Chris Leong's conception is useful because the original "prayer as earnest expression of faith" thing is in fact built on falsehood, and in demonstrates how the notion of a Copy of a Copy Simulacrum process applies to things other than objective truth.

These are both notably different from Zvi's most recent conception wherein Level 3 specifically means "words are incantations that tell you what team you're on." 

"What team you're on" is a specific, narrower type of Level 3. 

Stage 3 Bullshit Job Titles aren't really about what team you're on, they're about how the system has corrupted the concept of job titles, in a way that isn't really about anyone's team. (there might be other things going on in-tandem with the bullshit job titles that are about what-team-you're-on, but someone calling themselves Vice President of Sorting doesn't really tell you much about their worldview or alliances, it's just The Incantation That Refers to Someone Who Sorts)

So...

I think some high level disagreement I've had with Simulacra-as-a-concept is the way "Simulacra" and "How People Treat Object vs Social Reality" have gotten conflated. 

In particular, I think we are long past the point where the original "object level reality" got simulacra'd away for much of society, and it's not very useful to track overall. But it does make sense to track ascending simulacra levels of specific object level maps (such as job titles), which do get corrupted over time. 

"The evolution of Moral Mazes" is an interesting case where it's a domain more specific than "all of society" and less specific than "Bullshit Jobs". It does map fairly well onto both the "simulacra as general corruption of original map" and "simulacra as 'physical vs social reality' distinctions". But, I think it makes most sense to have a map of Moral Mazes that is just optimized for being a Map of Moral Mazes. 

I think there are also useful maps to build of how society overall has ebbed and flowed in how "simulacra-y it is", but the Simulacra model feels more murky than helpful to me.

My answer:

Consider a 2x2 grid. On the top row we have "naive deontological strategies." On the bottom row we have "consequentialist strategies." On the left we have "Truth." On the right we have "Teams."

Level 1: Top left: Naive deontological + Truth = You assert the statement if you think it is true, and not otherwise.

Level 3: Top right: Naive deontological + Teams = You assert the statement if you identify as part of the team associated with the statement, and not otherwise. (In some cases the statement is associated with being part of any team other that a certain team, i.e. the statement roughly means "I'm not part of team X." In this case you assert the statement if you identify with some opposing team, and not otherwise.)

Level 2: Bottom left: Consequentialist + Truth = You assert the statement if you desire your listener to think you think it is true, and not otherwise. Lying is a special case of this, but you need not be lying to be doing this.

Level 4: Bottom right: Consequentialist + Teams = You assert the statement if you desire your listener to think you identify as part of the team associated with the statement, and not otherwise. (Or, the corresponding thing in case the statement is anti-team-X.)
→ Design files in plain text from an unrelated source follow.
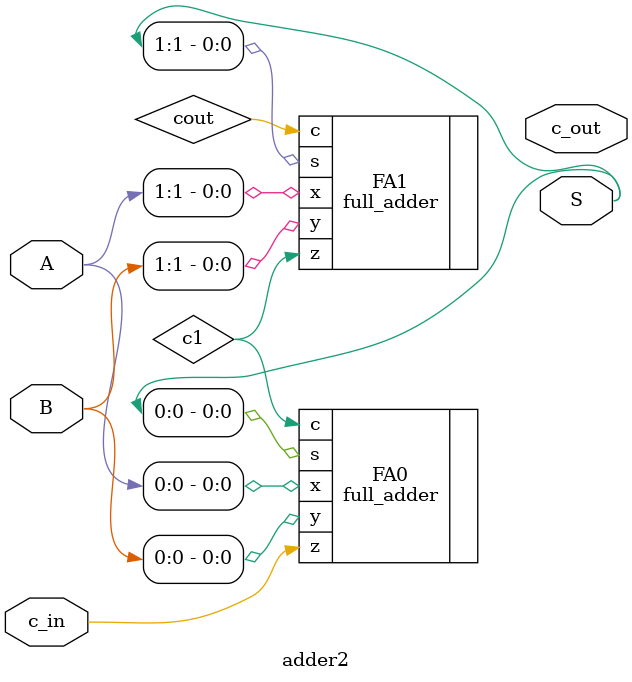
<source format=sv>
module adder2 (
	input[1:0]A,B,
	input c_in,
	output [1:0] S,
	output c_out);
		//Internal Carries in the 2 bit Adder
		logic c1;
		
		full_adder FA0 (.x (A[0]), .y(B[0]), .z(c_in), .s(S[0]), .c(c1));
		full_adder FA1 (.x (A[1]), .y(B[1]), .z(c1), .s(S[1]), .c(cout));
		
endmodule 
</source>
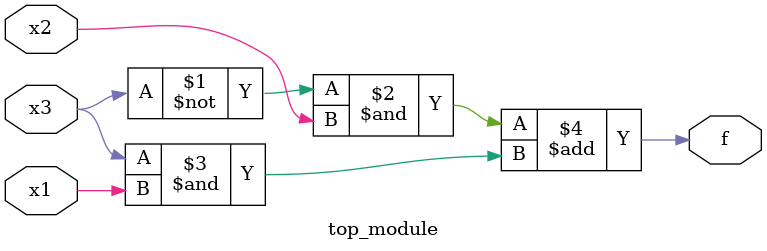
<source format=v>
module top_module( 
    input x3,
    input x2,
    input x1,  // three inputs
    output f   // one output
);
    assign f= (((~x3)&x2)+(x3&x1));
endmodule

</source>
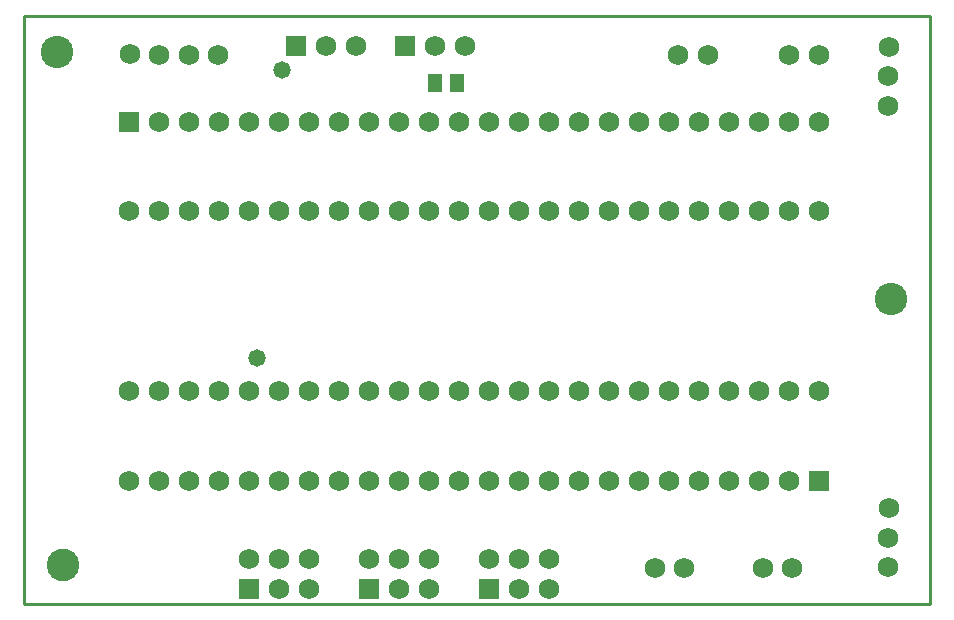
<source format=gts>
G04*
G04 #@! TF.GenerationSoftware,Altium Limited,Altium Designer,19.1.8 (144)*
G04*
G04 Layer_Color=8388736*
%FSLAX25Y25*%
%MOIN*%
G70*
G01*
G75*
%ADD11C,0.01000*%
%ADD13R,0.04934X0.06312*%
%ADD14C,0.06800*%
%ADD15R,0.06800X0.06800*%
%ADD16C,0.10800*%
%ADD17O,0.10800X0.10848*%
%ADD18C,0.05800*%
D11*
X1000Y9000D02*
X303000D01*
X303000Y205000D02*
X303000Y9000D01*
X1000Y205000D02*
X303000D01*
X1000D02*
X1000Y9000D01*
D13*
X138000Y182500D02*
D03*
X145283D02*
D03*
D14*
X289000Y21158D02*
D03*
Y31000D02*
D03*
X289394Y40843D02*
D03*
Y194685D02*
D03*
X289000Y184843D02*
D03*
Y175000D02*
D03*
X265843Y192000D02*
D03*
X256000D02*
D03*
X211157Y21000D02*
D03*
X221000D02*
D03*
X56000Y80000D02*
D03*
X76000D02*
D03*
X66000D02*
D03*
X46000D02*
D03*
X36000D02*
D03*
X106000D02*
D03*
X96000D02*
D03*
X86000D02*
D03*
X126000D02*
D03*
X116000D02*
D03*
X46000Y140000D02*
D03*
X36000D02*
D03*
X66000D02*
D03*
X56000D02*
D03*
X86000D02*
D03*
X76000D02*
D03*
X106000D02*
D03*
X96000D02*
D03*
X126000D02*
D03*
X116000D02*
D03*
X176000Y80000D02*
D03*
X196000D02*
D03*
X186000D02*
D03*
X146000D02*
D03*
X136000D02*
D03*
X166000D02*
D03*
X156000D02*
D03*
X216000D02*
D03*
X206000D02*
D03*
X236000D02*
D03*
X226000D02*
D03*
X266000D02*
D03*
X246000D02*
D03*
X176000Y140000D02*
D03*
X196000D02*
D03*
X186000D02*
D03*
X146000D02*
D03*
X136000D02*
D03*
X166000D02*
D03*
X156000D02*
D03*
X216000D02*
D03*
X206000D02*
D03*
X256000Y80000D02*
D03*
X226000Y140000D02*
D03*
X246000D02*
D03*
X236000D02*
D03*
X266000D02*
D03*
X256000D02*
D03*
X219000Y192000D02*
D03*
X228842D02*
D03*
X65685D02*
D03*
X55843D02*
D03*
X46000D02*
D03*
X36158Y192394D02*
D03*
X257000Y21000D02*
D03*
X247158D02*
D03*
X256000Y169500D02*
D03*
X246000D02*
D03*
X236000D02*
D03*
X226000D02*
D03*
X186000D02*
D03*
X196000D02*
D03*
X206000D02*
D03*
X216000D02*
D03*
X146000D02*
D03*
X156000D02*
D03*
X166000D02*
D03*
X176000D02*
D03*
X106000D02*
D03*
X116000D02*
D03*
X126000D02*
D03*
X136000D02*
D03*
X66000D02*
D03*
X56000D02*
D03*
X46000D02*
D03*
X96000D02*
D03*
X86000D02*
D03*
X76000D02*
D03*
X266000D02*
D03*
X138000Y195000D02*
D03*
X148000D02*
D03*
X101500D02*
D03*
X111500D02*
D03*
X46000Y50000D02*
D03*
X56000D02*
D03*
X66000D02*
D03*
X76000D02*
D03*
X116000D02*
D03*
X106000D02*
D03*
X96000D02*
D03*
X86000D02*
D03*
X156000D02*
D03*
X146000D02*
D03*
X136000D02*
D03*
X126000D02*
D03*
X196000D02*
D03*
X186000D02*
D03*
X176000D02*
D03*
X166000D02*
D03*
X236000D02*
D03*
X246000D02*
D03*
X256000D02*
D03*
X206000D02*
D03*
X216000D02*
D03*
X226000D02*
D03*
X36000D02*
D03*
X166000Y14000D02*
D03*
X176000D02*
D03*
X156000Y24000D02*
D03*
X166000D02*
D03*
X176000D02*
D03*
X86000Y14000D02*
D03*
X96000D02*
D03*
X76000Y24000D02*
D03*
X86000D02*
D03*
X96000D02*
D03*
X126000Y14000D02*
D03*
X136000D02*
D03*
X116000Y24000D02*
D03*
X126000D02*
D03*
X136000D02*
D03*
D15*
X36000Y169500D02*
D03*
X128000Y195000D02*
D03*
X91500D02*
D03*
X266000Y50000D02*
D03*
X156000Y14000D02*
D03*
X76000D02*
D03*
X116000D02*
D03*
D16*
X12000Y193000D02*
D03*
X290000Y110500D02*
D03*
D17*
X14000Y22000D02*
D03*
D18*
X87000Y187000D02*
D03*
X78500Y91000D02*
D03*
M02*

</source>
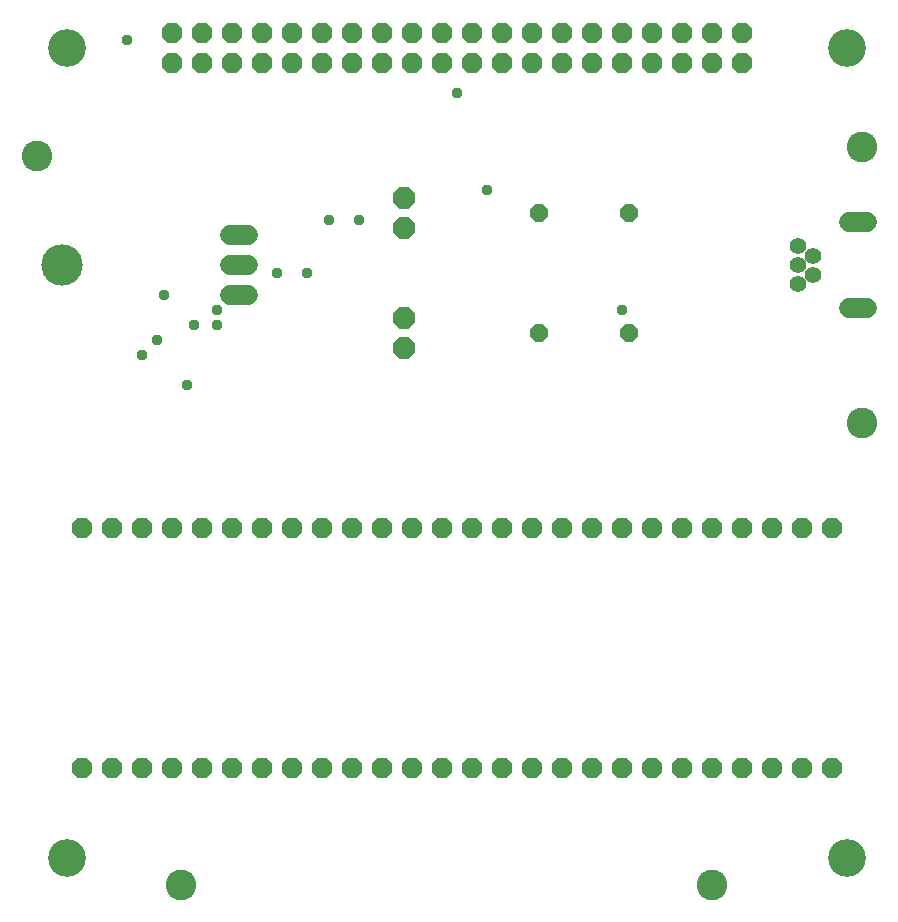
<source format=gbr>
G04 EAGLE Gerber RS-274X export*
G75*
%MOMM*%
%FSLAX34Y34*%
%LPD*%
%INSoldermask Bottom*%
%IPPOS*%
%AMOC8*
5,1,8,0,0,1.08239X$1,22.5*%
G01*
%ADD10P,1.951982X8X292.500000*%
%ADD11C,1.727200*%
%ADD12C,3.505200*%
%ADD13P,1.869504X8X202.500000*%
%ADD14P,1.852186X8X22.500000*%
%ADD15C,1.711200*%
%ADD16C,1.411200*%
%ADD17P,1.649562X8X202.500000*%
%ADD18C,3.203200*%
%ADD19C,2.603200*%
%ADD20C,0.959600*%


D10*
X336550Y406400D03*
X336550Y381000D03*
X336550Y508000D03*
X336550Y482600D03*
D11*
X204470Y425450D02*
X189230Y425450D01*
X189230Y450850D02*
X204470Y450850D01*
X204470Y476250D02*
X189230Y476250D01*
D12*
X46990Y450850D03*
D13*
X622300Y622300D03*
X622300Y647700D03*
X596900Y622300D03*
X596900Y647700D03*
X571500Y622300D03*
X571500Y647700D03*
X546100Y622300D03*
X546100Y647700D03*
X520700Y622300D03*
X520700Y647700D03*
X495300Y622300D03*
X495300Y647700D03*
X469900Y622300D03*
X469900Y647700D03*
X444500Y622300D03*
X444500Y647700D03*
X419100Y622300D03*
X419100Y647700D03*
X393700Y622300D03*
X393700Y647700D03*
X368300Y622300D03*
X368300Y647700D03*
X342900Y622300D03*
X342900Y647700D03*
X317500Y622300D03*
X317500Y647700D03*
X292100Y622300D03*
X292100Y647700D03*
X266700Y622300D03*
X266700Y647700D03*
X241300Y622300D03*
X241300Y647700D03*
X215900Y622300D03*
X215900Y647700D03*
X190500Y622300D03*
X190500Y647700D03*
X165100Y622300D03*
X165100Y647700D03*
X139700Y622300D03*
X139700Y647700D03*
D14*
X63500Y25400D03*
X88900Y25400D03*
X114300Y25400D03*
X139700Y25400D03*
X165100Y25400D03*
X190500Y25400D03*
X215900Y25400D03*
X241300Y25400D03*
X266700Y25400D03*
X292100Y25400D03*
X317500Y25400D03*
X342900Y25400D03*
X368300Y25400D03*
X393700Y25400D03*
X419100Y25400D03*
X444500Y25400D03*
X469900Y25400D03*
X495300Y25400D03*
X520700Y25400D03*
X546100Y25400D03*
X571500Y25400D03*
X596900Y25400D03*
X622300Y25400D03*
X647700Y25400D03*
X673100Y25400D03*
X698500Y25400D03*
D15*
X713210Y414350D02*
X728290Y414350D01*
X728290Y487350D02*
X713210Y487350D01*
D16*
X682250Y458850D03*
X670250Y450850D03*
X670250Y434850D03*
X670250Y466850D03*
X682250Y442850D03*
D14*
X63500Y228600D03*
X88900Y228600D03*
X114300Y228600D03*
X139700Y228600D03*
X165100Y228600D03*
X190500Y228600D03*
X215900Y228600D03*
X241300Y228600D03*
X266700Y228600D03*
X292100Y228600D03*
X317500Y228600D03*
X342900Y228600D03*
X368300Y228600D03*
X393700Y228600D03*
X419100Y228600D03*
X444500Y228600D03*
X469900Y228600D03*
X495300Y228600D03*
X520700Y228600D03*
X546100Y228600D03*
X571500Y228600D03*
X596900Y228600D03*
X622300Y228600D03*
X647700Y228600D03*
X673100Y228600D03*
X698500Y228600D03*
D17*
X527050Y393700D03*
X450850Y393700D03*
X527050Y495300D03*
X450850Y495300D03*
D18*
X50800Y635000D03*
X711200Y635000D03*
X50800Y-50800D03*
X711200Y-50800D03*
D19*
X147320Y-73660D03*
X596900Y-73660D03*
X25400Y543560D03*
X723900Y551180D03*
X723900Y317500D03*
D20*
X158750Y400050D03*
X133350Y425450D03*
X177800Y412750D03*
X381000Y596900D03*
X228600Y444500D03*
X273050Y488950D03*
X101600Y641350D03*
X254000Y444500D03*
X298450Y488950D03*
X406400Y514350D03*
X152400Y349250D03*
X177800Y400050D03*
X520700Y412750D03*
X127000Y387350D03*
X114300Y374650D03*
M02*

</source>
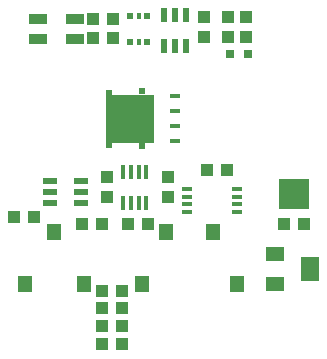
<source format=gtp>
G75*
%MOIN*%
%OFA0B0*%
%FSLAX24Y24*%
%IPPOS*%
%LPD*%
%AMOC8*
5,1,8,0,0,1.08239X$1,22.5*
%
%ADD10R,0.0394X0.0433*%
%ADD11R,0.0157X0.0480*%
%ADD12R,0.0433X0.0394*%
%ADD13R,0.0484X0.0244*%
%ADD14R,0.0244X0.0484*%
%ADD15R,0.0197X0.0197*%
%ADD16R,0.0157X0.0236*%
%ADD17R,0.0323X0.0161*%
%ADD18R,0.1429X0.1599*%
%ADD19R,0.0240X0.0232*%
%ADD20R,0.0201X0.1969*%
%ADD21R,0.0591X0.0354*%
%ADD22R,0.0315X0.0315*%
%ADD23R,0.0472X0.0551*%
%ADD24R,0.0630X0.0512*%
%ADD25R,0.0630X0.0787*%
%ADD26R,0.0350X0.0165*%
%ADD27R,0.0984X0.0984*%
D10*
X005565Y006150D03*
X006235Y006150D03*
X006400Y007034D03*
X006400Y007703D03*
X008431Y007703D03*
X008431Y007034D03*
X009753Y007963D03*
X010422Y007963D03*
X012315Y006150D03*
X012985Y006150D03*
X006922Y003931D03*
X006922Y003338D03*
X006922Y002744D03*
X006922Y002150D03*
X006253Y002150D03*
X006253Y002744D03*
X006253Y003338D03*
X006253Y003931D03*
X005940Y012338D03*
X005940Y012994D03*
X006610Y012994D03*
X006610Y012338D03*
D11*
X006954Y007884D03*
X007210Y007884D03*
X007465Y007884D03*
X007721Y007884D03*
X007721Y006853D03*
X007465Y006853D03*
X007210Y006853D03*
X006954Y006853D03*
D12*
X007097Y006150D03*
X007766Y006150D03*
X003985Y006369D03*
X003315Y006369D03*
X009650Y012378D03*
X009650Y013047D03*
X010431Y013047D03*
X011025Y013047D03*
X011025Y012378D03*
X010431Y012378D03*
D13*
X005541Y007587D03*
X005541Y007213D03*
X005541Y006838D03*
X004509Y006838D03*
X004509Y007213D03*
X004509Y007587D03*
D14*
X008307Y012072D03*
X008681Y012072D03*
X009055Y012072D03*
X009055Y013103D03*
X008681Y013103D03*
X008307Y013103D03*
D15*
X007738Y013083D03*
X007187Y013083D03*
X007187Y012217D03*
X007738Y012217D03*
D16*
X007463Y012217D03*
X007463Y013083D03*
D17*
X008656Y010400D03*
X008656Y009900D03*
X008656Y009400D03*
X008656Y008900D03*
D18*
X007273Y009650D03*
D19*
X007588Y008733D03*
X007588Y010567D03*
D20*
X006458Y009650D03*
D21*
X005323Y012315D03*
X005323Y012985D03*
X004102Y012985D03*
X004102Y012315D03*
D22*
X010521Y011806D03*
X011092Y011806D03*
D23*
X003666Y004159D03*
X004650Y005891D03*
X005634Y004159D03*
X007575Y004159D03*
X008363Y005891D03*
X009937Y005891D03*
X010725Y004159D03*
D24*
X012017Y004158D03*
X012017Y005142D03*
D25*
X013158Y004650D03*
D26*
X010730Y006547D03*
X010730Y006803D03*
X010730Y007059D03*
X010730Y007315D03*
X009070Y007315D03*
X009070Y007059D03*
X009070Y006803D03*
X009070Y006547D03*
D27*
X012650Y007150D03*
M02*

</source>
I haven't thought this through that much or compared it to the "primary texts" so I would bet that my interpretation is at least somewhat different from that of others.

There's an obvious tendency for communities operating at level 1 to devolve into level 2, and from 3 to 4.

There's a less obvious tendency for communities operating at level 2 to devolve into level 3, or so people claim, and I find this somewhat plausible.